Whenever a line contains the string "cookie", copy it out of the entries.

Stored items
-=-=-=-=-

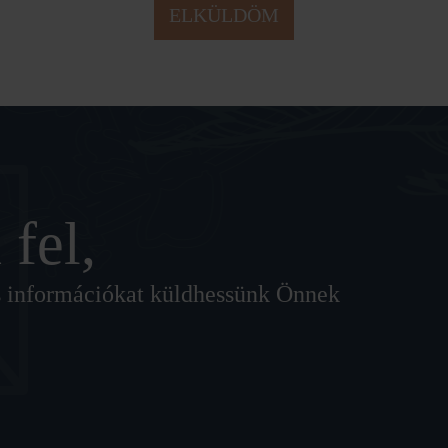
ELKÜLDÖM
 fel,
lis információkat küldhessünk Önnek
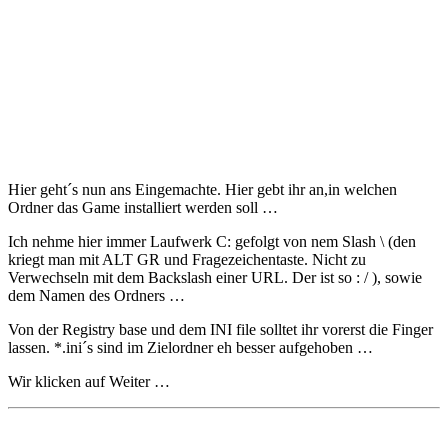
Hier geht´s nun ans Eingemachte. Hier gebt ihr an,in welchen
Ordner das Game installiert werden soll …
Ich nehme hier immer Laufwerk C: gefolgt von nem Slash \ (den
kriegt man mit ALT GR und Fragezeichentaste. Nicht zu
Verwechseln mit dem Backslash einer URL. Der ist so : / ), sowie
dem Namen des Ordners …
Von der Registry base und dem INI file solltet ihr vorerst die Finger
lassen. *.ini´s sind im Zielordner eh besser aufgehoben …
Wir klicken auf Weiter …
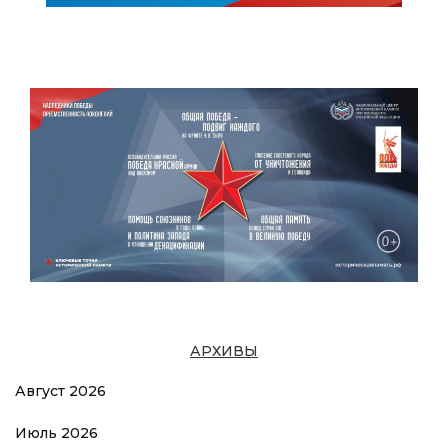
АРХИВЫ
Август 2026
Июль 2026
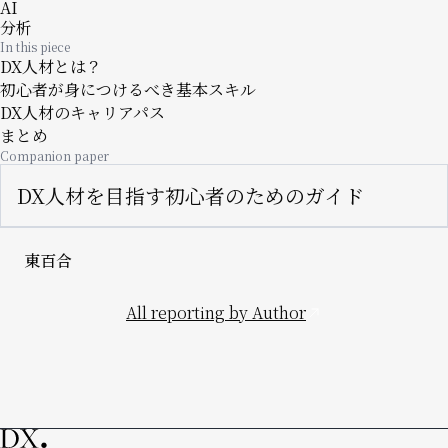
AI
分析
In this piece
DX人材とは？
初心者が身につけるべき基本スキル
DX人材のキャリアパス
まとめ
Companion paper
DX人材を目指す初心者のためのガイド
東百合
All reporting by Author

-=-=-=-=-

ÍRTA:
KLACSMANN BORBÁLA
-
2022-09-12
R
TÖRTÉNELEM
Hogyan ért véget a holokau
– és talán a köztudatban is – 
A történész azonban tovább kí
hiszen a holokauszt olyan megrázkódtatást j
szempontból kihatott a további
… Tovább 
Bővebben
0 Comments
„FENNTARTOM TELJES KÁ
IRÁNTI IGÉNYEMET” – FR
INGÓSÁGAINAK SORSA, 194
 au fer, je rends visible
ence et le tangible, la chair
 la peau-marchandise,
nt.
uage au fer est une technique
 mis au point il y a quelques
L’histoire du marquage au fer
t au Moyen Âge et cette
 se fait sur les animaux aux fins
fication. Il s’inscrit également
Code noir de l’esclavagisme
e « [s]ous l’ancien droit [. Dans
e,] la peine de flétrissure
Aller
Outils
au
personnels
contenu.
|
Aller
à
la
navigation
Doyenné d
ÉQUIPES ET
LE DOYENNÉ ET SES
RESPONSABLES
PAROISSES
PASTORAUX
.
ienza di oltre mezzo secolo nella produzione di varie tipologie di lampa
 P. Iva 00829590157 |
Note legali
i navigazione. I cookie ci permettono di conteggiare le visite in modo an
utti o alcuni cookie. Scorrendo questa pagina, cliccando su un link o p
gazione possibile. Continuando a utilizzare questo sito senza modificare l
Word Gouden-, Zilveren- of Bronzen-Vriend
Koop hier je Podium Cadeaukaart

-=-=-=-=-

Result of the task ::
i navigazione. I cookie ci permettono di conteggiare le visite in modo an
utti o alcuni cookie. Scorrendo questa pagina, cliccando su un link o p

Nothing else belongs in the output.